__Instruction 1__. According to the libvirt mailing list thread, how often do the sources query libvirt?

*** Opening Document segment ***

[libvirt-users] error : virHashForEach:597 : Hash operation not allowed during iteration

Hey! On many of our servers, we often have the following error: error : virHashForEach:597 : Hash operation not allowed during iteration When querying the list of domains, this means libvirt will silently return 0 domain (most uses of virHashForEach don't handle the return code). We are using a hook, but the hook doesn't query libvirt back, so it should be safe from this point of view. However, we have several sources querying libvirt at regular interval (once every 5 seconds from two different sources). I am unable to reproduce the problem with just running "virsh list" in parallel. We are using libvirt 3.6. Is it an expected constraint to not be able to reliably query libvirt from several sources? Have fixes for this problem been pushed since 3.6? -- A kind of Batman of contemporary letters. -- Philip Larkin on Anthony Burgess

On 04/04/2018 10:36 AM, Vincent Bernat wrote:
Hey!
On many of our servers, we often have the following error:
error : virHashForEach:597 : Hash operation not allowed during iteration
When querying the list of domains, this means libvirt will silently return 0 domain (most uses of virHashForEach don't handle the return code).
We are using a hook, but the hook doesn't query libvirt back, so it should be safe from this point of view. However, we have several sources querying libvirt at regular interval (once every 5 seconds from two different sources). I am unable to reproduce the problem with just running "virsh list" in parallel.

*** Closing Document segment ***

__Instruction 2__. Copy out word for word the lines of the records, starting from the beginning of the records and going on through the line with "- **Expected Output**: Clean". Leave out the pictures.

*** Opening Input records ***

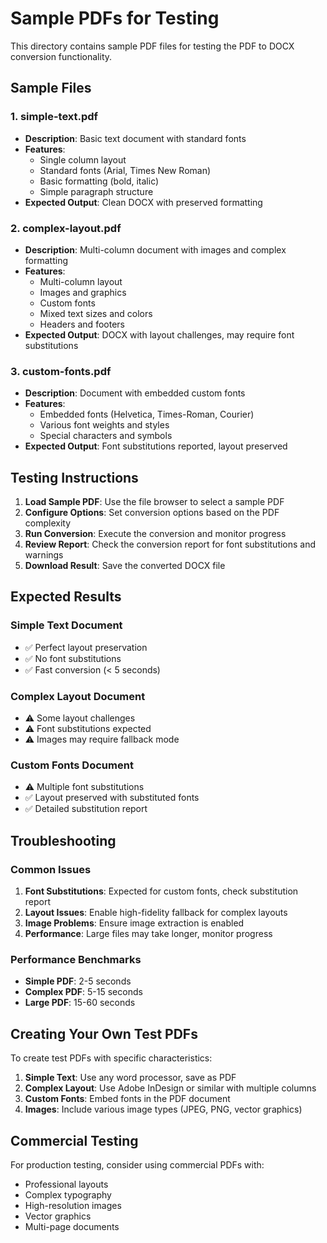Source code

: # Sample PDFs for Testing

This directory contains sample PDF files for testing the PDF to DOCX conversion functionality.

## Sample Files

### 1. simple-text.pdf
- **Description**: Basic text document with standard fonts
- **Features**: 
  - Single column layout
  - Standard fonts (Arial, Times New Roman)
  - Basic formatting (bold, italic)
  - Simple paragraph structure
- **Expected Output**: Clean DOCX with preserved formatting

### 2. complex-layout.pdf
- **Description**: Multi-column document with images and complex formatting
- **Features**:
  - Multi-column layout
  - Images and graphics
  - Custom fonts
  - Mixed text sizes and colors
  - Headers and footers
- **Expected Output**: DOCX with layout challenges, may require font substitutions

### 3. custom-fonts.pdf
- **Description**: Document with embedded custom fonts
- **Features**:
  - Embedded fonts (Helvetica, Times-Roman, Courier)
  - Various font weights and styles
  - Special characters and symbols
- **Expected Output**: Font substitutions reported, layout preserved

## Testing Instructions

1. **Load Sample PDF**: Use the file browser to select a sample PDF
2. **Configure Options**: Set conversion options based on the PDF complexity
3. **Run Conversion**: Execute the conversion and monitor progress
4. **Review Report**: Check the conversion report for font substitutions and warnings
5. **Download Result**: Save the converted DOCX file

## Expected Results

### Simple Text Document
- ✅ Perfect layout preservation
- ✅ No font substitutions
- ✅ Fast conversion (< 5 seconds)

### Complex Layout Document
- ⚠️ Some layout challenges
- ⚠️ Font substitutions expected
- ⚠️ Images may require fallback mode

### Custom Fonts Document
- ⚠️ Multiple font substitutions
- ✅ Layout preserved with substituted fonts
- ✅ Detailed substitution report

## Troubleshooting

### Common Issues
1. **Font Substitutions**: Expected for custom fonts, check substitution report
2. **Layout Issues**: Enable high-fidelity fallback for complex layouts
3. **Image Problems**: Ensure image extraction is enabled
4. **Performance**: Large files may take longer, monitor progress

### Performance Benchmarks
- **Simple PDF**: 2-5 seconds
- **Complex PDF**: 5-15 seconds
- **Large PDF**: 15-60 seconds

## Creating Your Own Test PDFs

To create test PDFs with specific characteristics:

1. **Simple Text**: Use any word processor, save as PDF
2. **Complex Layout**: Use Adobe InDesign or similar with multiple columns
3. **Custom Fonts**: Embed fonts in the PDF document
4. **Images**: Include various image types (JPEG, PNG, vector graphics)

## Commercial Testing

For production testing, consider using commercial PDFs with:
- Professional layouts
- Complex typography
- High-resolution images
- Vector graphics
- Multi-page documents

*** Closing Input records ***

__Response 1__. Once every 5 seconds, from two different sources.

__Response 2__.
Source code

: # Sample PDFs for Testing

This directory contains sample PDF files for testing the PDF to DOCX conversion functionality.

## Sample Files

### 1. simple-text.pdf
- **Description**: Basic text document with standard fonts
- **Features**: 
  - Single column layout
  - Standard fonts (Arial, Times New Roman)
  - Basic formatting (bold, italic)
  - Simple paragraph structure
- **Expected Output**: Clean DOCX with preserved formatting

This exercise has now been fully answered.